Maybe I'm making too much of this. They're big on recycling, which can be counter-productive while fighting global warming, but their recycling display is of a relatively-harmless gown made out of recycled soda can tops. The result looked like it was either chain mail or else Scottish warrior dress according to Groundskeeper Willie.

Friday, April 03, 2009

Faith in What Science?

Inductivist reports that “faith in science” is correlated with social liberalism. In possibly-related news, Razib reported that liberals are more likely to believe astrology is scientific. I'm reminded of a well-known line from The Princess Bride:

You keep using that word. I do not think it means what you think it means.

An AIG Analogy

If today's US resembles the Roman Republic in the time of Marius, would the AIG furor be the start of proscription lists?
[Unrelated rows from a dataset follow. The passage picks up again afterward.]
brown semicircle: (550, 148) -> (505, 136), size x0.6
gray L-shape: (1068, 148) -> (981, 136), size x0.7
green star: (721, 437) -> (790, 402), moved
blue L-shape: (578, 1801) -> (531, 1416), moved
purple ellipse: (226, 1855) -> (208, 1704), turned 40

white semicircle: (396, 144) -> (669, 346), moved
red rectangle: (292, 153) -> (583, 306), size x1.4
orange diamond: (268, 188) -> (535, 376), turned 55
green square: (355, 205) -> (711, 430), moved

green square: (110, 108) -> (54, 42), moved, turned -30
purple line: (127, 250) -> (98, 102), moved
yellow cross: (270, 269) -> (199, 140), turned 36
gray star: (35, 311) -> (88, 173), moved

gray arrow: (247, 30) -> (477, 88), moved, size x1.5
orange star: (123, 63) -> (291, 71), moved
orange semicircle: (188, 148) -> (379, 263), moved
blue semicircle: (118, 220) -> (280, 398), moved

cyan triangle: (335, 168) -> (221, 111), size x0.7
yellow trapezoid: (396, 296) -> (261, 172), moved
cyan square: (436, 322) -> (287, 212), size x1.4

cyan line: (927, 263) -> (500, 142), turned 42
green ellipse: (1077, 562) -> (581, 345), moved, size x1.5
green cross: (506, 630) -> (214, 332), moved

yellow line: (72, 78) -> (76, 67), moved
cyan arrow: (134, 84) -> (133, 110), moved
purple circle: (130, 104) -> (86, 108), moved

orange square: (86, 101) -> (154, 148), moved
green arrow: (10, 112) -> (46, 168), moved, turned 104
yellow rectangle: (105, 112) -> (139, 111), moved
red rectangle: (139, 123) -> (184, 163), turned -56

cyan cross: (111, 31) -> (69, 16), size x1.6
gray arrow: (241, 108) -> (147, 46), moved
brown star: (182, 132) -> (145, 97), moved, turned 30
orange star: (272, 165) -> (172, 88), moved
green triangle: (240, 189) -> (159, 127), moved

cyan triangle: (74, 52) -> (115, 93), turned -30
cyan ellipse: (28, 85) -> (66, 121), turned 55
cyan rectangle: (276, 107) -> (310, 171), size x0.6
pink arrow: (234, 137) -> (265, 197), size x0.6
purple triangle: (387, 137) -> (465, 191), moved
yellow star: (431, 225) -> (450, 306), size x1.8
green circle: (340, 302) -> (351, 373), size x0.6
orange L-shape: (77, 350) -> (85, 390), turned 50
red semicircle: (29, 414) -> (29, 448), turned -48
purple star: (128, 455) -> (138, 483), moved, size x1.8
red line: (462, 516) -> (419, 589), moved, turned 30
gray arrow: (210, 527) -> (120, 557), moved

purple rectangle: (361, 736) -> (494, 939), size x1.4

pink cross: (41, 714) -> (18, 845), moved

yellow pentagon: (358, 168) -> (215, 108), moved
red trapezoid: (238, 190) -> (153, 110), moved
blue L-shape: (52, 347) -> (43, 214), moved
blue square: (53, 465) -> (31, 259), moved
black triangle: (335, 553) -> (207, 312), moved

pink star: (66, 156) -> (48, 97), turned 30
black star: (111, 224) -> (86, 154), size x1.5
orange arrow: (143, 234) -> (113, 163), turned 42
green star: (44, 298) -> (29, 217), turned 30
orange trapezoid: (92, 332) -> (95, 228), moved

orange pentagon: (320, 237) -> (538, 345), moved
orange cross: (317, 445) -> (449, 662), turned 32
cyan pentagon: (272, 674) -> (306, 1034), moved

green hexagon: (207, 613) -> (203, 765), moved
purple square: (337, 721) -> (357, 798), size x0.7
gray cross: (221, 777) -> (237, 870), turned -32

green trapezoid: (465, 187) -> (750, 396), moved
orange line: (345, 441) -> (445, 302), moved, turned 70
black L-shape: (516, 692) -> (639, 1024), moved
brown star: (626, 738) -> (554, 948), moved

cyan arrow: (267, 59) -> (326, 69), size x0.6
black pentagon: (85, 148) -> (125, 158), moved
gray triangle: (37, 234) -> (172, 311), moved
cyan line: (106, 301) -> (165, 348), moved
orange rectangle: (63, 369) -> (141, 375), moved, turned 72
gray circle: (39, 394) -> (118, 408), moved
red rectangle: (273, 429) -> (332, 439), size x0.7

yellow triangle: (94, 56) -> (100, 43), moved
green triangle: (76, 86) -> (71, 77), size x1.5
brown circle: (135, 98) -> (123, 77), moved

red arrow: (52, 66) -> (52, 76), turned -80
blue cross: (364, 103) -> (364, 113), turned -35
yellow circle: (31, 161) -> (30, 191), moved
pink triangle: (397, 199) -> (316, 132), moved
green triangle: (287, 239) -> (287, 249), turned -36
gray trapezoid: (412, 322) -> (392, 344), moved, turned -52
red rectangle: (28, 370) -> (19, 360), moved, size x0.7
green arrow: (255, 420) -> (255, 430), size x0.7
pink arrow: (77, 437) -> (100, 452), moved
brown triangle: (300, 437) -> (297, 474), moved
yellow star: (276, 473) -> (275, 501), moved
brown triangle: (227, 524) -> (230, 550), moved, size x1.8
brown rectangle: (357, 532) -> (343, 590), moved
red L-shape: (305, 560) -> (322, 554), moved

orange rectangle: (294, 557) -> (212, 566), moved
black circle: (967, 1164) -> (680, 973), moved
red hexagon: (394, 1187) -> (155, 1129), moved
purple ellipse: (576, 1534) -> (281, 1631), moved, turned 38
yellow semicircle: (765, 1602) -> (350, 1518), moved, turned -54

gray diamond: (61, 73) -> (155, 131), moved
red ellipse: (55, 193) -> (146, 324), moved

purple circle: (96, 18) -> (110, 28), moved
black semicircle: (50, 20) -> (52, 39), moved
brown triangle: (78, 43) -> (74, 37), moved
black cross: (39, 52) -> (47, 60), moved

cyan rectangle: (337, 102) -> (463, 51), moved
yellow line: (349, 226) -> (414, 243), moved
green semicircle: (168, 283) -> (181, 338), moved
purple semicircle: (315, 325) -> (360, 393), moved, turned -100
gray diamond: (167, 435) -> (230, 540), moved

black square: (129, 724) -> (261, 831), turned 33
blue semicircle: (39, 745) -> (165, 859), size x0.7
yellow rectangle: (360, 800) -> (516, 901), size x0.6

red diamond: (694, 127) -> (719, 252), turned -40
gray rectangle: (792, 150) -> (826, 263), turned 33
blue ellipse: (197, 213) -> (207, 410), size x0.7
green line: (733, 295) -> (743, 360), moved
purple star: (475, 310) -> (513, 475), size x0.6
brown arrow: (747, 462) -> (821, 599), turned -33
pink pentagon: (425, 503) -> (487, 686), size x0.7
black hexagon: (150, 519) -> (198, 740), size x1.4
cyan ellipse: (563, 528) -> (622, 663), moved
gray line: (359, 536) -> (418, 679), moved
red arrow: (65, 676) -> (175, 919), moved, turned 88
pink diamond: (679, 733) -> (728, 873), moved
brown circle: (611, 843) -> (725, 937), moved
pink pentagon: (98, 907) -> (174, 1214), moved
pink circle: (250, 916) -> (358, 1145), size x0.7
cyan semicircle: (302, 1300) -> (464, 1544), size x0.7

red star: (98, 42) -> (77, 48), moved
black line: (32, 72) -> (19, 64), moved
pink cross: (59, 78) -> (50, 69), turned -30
Cognitive Blind Spots in the Real World

A few years ago, I criticized the claim that “cognitive blind spots” made economics obsolete:

Meanwhile, the studies purporting to show cognitive blind spots are based on asking unbriefed people questions in highly artificial environments. I have read that when the knowledge of physics of The Celebrated Man In The Street is analyzed under similar circumstances, most people will give the wrong answer when asked about the behavior of objects swung in a circle and then released. On the other hand, most people can throw a ball across the room. Maybe they're better at making decisions than at answering questions about making decisions.
It looks like there's evidence that people with some incentive to think logically actually do so.